Daljeet Kohli of IndiaNivesh Securities says recent gains in state-run banks are not justified because the government's 7-point reform plan to shake up the banking sector lacks a concrete strategy to tackle the worrisome bad loans situation. However, management changes at the top can have a positive impact on a lender's growth trajectory, he added.
Buy Bank of Baroda: The stock is expected to rise going ahead, in view of its strong performance in Q1. The company's asset quality is improving as corrective measures taken by it in the previous quarters are yielding results. Bank of Baroda shares can be bought for a target of Rs 225.
Avoid Canara Bank: Asset quality uncertainty remains in Canara Bank. Investors holding this stock may exit at current levels.

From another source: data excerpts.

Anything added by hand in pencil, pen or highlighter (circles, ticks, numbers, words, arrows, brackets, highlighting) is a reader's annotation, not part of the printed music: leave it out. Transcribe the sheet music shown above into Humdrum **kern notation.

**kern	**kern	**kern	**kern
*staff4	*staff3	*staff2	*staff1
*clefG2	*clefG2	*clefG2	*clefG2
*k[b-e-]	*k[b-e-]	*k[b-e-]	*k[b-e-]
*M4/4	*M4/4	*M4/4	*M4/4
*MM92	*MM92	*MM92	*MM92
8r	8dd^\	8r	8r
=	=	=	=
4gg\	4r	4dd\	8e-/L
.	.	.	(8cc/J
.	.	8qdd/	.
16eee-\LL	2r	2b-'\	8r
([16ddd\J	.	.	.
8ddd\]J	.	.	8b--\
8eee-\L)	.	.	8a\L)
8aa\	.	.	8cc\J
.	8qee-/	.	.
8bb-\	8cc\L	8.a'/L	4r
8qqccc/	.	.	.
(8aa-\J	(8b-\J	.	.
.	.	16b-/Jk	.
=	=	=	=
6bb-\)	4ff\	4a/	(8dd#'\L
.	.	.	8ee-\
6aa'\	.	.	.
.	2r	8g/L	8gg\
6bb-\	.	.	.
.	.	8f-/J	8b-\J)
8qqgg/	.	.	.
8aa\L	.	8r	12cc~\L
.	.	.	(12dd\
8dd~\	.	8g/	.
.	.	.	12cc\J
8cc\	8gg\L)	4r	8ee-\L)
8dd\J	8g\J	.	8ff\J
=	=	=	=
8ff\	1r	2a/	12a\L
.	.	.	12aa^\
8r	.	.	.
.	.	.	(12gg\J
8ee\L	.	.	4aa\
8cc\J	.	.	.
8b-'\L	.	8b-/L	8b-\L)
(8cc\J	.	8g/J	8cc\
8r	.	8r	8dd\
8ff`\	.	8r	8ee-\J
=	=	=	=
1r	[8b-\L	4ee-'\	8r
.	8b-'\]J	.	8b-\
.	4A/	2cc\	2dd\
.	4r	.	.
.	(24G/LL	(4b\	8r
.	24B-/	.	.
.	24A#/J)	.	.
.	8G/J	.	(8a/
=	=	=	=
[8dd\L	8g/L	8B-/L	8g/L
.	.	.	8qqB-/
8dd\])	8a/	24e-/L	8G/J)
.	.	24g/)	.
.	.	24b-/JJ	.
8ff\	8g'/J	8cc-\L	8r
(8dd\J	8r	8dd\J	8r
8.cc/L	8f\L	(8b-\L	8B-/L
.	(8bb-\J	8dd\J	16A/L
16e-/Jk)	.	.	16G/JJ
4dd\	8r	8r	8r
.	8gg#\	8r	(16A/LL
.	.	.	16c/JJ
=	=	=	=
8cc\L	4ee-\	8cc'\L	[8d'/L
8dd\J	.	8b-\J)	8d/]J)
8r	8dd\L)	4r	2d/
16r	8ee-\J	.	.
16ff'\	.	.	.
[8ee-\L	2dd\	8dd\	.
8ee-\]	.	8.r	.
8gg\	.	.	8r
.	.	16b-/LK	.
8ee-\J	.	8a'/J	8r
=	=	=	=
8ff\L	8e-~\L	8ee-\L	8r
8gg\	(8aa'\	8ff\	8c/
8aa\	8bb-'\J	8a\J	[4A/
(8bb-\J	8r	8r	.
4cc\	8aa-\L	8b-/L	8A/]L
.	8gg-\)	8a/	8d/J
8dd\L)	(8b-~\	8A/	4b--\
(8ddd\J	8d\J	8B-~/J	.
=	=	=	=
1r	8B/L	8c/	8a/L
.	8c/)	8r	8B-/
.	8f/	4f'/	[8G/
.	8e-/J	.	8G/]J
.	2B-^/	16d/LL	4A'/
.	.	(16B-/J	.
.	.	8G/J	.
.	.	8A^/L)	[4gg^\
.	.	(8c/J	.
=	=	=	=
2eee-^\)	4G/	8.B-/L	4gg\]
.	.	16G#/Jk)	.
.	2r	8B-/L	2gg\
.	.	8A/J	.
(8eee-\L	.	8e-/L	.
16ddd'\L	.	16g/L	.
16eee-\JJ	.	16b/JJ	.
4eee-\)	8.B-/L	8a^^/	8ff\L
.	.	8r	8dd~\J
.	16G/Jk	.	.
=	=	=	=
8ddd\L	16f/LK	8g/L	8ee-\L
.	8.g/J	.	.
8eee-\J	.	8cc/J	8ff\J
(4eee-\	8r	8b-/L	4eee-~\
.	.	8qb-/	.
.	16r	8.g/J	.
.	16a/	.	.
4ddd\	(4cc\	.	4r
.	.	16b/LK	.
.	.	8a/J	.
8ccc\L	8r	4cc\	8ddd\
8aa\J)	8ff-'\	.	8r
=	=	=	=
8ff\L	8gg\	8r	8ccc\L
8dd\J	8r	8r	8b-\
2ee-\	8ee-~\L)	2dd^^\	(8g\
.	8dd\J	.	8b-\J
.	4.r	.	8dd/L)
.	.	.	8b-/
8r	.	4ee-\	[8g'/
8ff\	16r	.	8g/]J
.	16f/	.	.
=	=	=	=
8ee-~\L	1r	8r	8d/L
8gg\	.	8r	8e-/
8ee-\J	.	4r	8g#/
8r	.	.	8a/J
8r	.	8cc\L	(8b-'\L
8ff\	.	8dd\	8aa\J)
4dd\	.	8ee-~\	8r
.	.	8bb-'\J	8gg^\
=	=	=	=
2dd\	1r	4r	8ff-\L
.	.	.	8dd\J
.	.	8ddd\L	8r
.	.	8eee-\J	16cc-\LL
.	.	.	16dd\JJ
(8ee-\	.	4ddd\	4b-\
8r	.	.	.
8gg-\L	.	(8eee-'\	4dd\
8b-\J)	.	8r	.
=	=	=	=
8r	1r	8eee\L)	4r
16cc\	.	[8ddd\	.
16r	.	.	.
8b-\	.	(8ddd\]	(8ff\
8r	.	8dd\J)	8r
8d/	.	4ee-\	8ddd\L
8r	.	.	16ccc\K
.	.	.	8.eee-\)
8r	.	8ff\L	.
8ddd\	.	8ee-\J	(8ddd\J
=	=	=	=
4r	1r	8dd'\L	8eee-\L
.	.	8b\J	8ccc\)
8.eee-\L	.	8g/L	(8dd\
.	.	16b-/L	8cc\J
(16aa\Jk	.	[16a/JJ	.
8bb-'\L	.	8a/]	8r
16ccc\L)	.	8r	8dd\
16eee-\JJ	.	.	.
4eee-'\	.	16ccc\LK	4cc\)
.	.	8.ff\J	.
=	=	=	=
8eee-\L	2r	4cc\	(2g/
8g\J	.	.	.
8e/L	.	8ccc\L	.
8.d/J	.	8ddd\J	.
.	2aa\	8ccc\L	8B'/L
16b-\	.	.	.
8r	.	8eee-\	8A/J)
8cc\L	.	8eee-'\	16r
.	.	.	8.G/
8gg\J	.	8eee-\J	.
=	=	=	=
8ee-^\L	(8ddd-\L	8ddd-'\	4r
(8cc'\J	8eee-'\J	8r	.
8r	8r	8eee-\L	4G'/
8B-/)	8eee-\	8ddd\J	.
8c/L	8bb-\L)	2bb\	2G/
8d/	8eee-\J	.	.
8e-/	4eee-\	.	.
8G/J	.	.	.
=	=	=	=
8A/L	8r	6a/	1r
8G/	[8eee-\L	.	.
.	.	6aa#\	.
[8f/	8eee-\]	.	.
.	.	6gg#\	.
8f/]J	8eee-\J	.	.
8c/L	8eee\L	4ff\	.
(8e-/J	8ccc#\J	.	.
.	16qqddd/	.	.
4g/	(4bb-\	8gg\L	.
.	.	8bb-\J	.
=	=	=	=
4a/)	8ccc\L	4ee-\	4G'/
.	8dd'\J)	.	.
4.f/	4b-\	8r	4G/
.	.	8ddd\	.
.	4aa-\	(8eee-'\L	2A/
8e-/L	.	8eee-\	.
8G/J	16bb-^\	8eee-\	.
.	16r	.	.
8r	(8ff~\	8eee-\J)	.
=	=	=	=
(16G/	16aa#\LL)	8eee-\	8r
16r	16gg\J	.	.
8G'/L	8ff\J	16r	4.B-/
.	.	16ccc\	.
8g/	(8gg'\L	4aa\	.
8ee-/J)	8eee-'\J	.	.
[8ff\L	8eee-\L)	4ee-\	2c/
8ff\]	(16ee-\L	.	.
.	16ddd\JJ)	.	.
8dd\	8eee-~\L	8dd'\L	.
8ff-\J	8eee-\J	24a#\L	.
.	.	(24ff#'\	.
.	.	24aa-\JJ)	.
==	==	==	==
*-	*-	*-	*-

Buy SBI: State Bank of India fares better than many other lenders in terms of asset quality. SBI shares can be bought for a target or Rs 370.
Buy Cipla: The recent correction in Cipla shares is justified, as the stock had surged to Rs 740 levels over last 1-2 months on earnings expectations. This correction can be used as an opportunity to buy the stock for a target of Rs 850.
Buy Tata Motors: The stock appears undervalued at current levels. A pick-up seen in the carmaker's domestic business in Q1 is a positive. After factoring in issues related to the China market, the share's fair value is seen around Rs 496 apiece.